Candyland Keyboarding was my very first foray into serious game development.
I decided to alter the mechanics of the classic children's game Candyland.
Through my game alterations students could practice note identification on a piano's keyboard.
Teachers often have to re-purpose and adapt non-educational tools or materials to work in the classroom setting to fit within curriculum or budgetary requirements. This activity pushed me to work within the confines of an existing game system and creatively mold Candyland's game play to a serious and educational purpose.
I later expanded on my Candyland Keyboarding project and created a music theory card game which challenges players to spell chords and name intervals. I even created a video to pitch the game to a principal who may be wary of including games in the school curriculum.
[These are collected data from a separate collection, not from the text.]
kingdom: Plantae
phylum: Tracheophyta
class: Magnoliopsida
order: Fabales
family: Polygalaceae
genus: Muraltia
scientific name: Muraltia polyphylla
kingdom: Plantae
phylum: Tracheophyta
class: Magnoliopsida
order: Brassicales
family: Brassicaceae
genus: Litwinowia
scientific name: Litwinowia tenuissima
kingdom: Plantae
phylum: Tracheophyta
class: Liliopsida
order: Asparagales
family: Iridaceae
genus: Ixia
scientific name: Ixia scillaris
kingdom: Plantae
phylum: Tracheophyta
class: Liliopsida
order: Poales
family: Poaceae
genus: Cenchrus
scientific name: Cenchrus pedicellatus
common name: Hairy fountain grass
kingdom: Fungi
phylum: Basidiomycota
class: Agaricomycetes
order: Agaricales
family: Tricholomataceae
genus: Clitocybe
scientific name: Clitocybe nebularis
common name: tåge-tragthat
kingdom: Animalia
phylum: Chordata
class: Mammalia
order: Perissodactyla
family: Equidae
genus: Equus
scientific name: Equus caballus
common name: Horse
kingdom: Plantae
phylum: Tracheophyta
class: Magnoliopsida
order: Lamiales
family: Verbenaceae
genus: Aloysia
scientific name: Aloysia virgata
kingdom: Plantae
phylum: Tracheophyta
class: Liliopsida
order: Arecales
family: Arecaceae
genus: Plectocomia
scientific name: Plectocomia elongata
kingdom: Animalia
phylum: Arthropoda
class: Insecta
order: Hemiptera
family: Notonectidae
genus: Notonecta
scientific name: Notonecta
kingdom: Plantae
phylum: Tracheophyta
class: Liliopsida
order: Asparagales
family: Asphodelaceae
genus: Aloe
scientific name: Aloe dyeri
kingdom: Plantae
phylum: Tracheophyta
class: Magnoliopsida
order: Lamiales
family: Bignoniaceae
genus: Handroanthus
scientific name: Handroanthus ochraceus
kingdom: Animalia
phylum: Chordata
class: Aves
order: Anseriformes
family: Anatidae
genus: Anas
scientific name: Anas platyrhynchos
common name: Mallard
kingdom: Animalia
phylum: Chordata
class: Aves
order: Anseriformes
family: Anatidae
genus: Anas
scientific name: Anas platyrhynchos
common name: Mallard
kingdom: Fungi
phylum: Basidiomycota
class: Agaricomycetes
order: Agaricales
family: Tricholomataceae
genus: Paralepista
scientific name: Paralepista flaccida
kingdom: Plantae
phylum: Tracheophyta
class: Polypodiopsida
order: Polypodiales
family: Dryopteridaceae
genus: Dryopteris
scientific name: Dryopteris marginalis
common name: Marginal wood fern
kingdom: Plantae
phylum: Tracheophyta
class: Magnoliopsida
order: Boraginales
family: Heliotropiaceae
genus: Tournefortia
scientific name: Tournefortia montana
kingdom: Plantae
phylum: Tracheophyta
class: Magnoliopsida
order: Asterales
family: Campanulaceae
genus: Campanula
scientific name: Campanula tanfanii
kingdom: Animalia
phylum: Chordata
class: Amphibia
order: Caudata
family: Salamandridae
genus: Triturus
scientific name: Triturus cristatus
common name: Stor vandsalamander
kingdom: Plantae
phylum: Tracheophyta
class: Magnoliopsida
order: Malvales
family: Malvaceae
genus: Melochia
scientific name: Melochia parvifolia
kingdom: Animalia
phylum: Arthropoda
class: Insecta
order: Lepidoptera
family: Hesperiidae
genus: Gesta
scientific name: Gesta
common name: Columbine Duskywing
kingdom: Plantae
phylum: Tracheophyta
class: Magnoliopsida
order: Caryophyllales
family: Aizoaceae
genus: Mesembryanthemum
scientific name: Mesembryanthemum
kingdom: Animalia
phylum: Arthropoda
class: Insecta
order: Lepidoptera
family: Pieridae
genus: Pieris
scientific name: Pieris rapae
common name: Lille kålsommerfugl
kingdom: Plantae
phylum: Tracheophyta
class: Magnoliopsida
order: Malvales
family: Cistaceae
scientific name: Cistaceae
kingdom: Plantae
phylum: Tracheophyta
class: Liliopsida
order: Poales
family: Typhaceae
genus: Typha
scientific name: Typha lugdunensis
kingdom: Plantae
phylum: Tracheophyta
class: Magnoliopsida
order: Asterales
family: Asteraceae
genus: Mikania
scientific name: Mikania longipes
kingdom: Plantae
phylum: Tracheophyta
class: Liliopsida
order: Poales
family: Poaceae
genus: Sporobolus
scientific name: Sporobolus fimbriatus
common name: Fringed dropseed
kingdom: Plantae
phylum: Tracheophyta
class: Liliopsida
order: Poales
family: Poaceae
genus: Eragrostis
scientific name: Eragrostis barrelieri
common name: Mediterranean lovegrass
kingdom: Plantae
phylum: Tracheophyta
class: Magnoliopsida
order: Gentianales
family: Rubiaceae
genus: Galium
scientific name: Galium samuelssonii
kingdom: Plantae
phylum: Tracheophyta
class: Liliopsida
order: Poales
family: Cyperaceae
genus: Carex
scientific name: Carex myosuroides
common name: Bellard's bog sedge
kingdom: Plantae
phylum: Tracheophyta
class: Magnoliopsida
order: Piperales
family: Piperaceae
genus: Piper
I am able to develop customized games to meet my student's learning goals and advocate for the non-traditional teaching tools which I know allow my students to flourish.
Administrators often need convincing when it comes to educational games in schools. I created this video to help sway the opinion of my building's principal to allow me to use the game I created for my classroom.
People are often surprised by the amount of research and prior knowledge needed to create a serious game. While developing Spell I consolidated all of the research I did onto one Google Doc. While not epic in scope, research like this grounds my practice in theory and arms me with the data necessary for justifying the inclusion of serious gaming in my classroom.
A large part of serious game development involves researching and understanding the users of your product. Using theories of user interaction I began developing a restorative game to be played by students in detention. Below are artifacts of the user interaction process I followed to bring a serious game founded in the theories of restorative practices to life.
To initiate the design process I completed preliminary research and set design parameters such as audience and platform. Although the game mechanics altered through various iterations this design brief acted as a "light house" anchoring all design choices around established priorities.
The preliminary research turned up the 5 restorative questions above.
These question eventually became central tenets of gameplay.
To assist in the development of my restorative game
I conducted ethnographic user research to better understand how player's initial emotional states
effect their experience during and after game play.
I had never seen ethnographic research before working with user theory. In pedagogy courses we often look at massive well-funded research studies led by a team of professional scholars. User interaction departments rarely have the resources or manpower to execute research on this scale and instead rely on ethnographic research methods which can be completed by a single researcher for free; or the price of a night at the arcade for my research study. I've found that this form of research is perfect for teachers developing content for their own classroom.
By utilizing various user research methods I developed a user-centered game prototype and play tested it. Play testing data was collected and compiled into the presentation embedded above. Presentations like this are often used to report progress back to development teams or as milestone markers for investors. Education increasingly involves the reflection and reiteration of classroom projects to more closely mirror real-world business environments. I find it important to show my students that even their teacher's work is not perfect. There is always room for improvement. Elements of the Maker Movement can be found in this presentation as the act of communicating and sharing the results of this project were as equally important as gathering the data in the first place.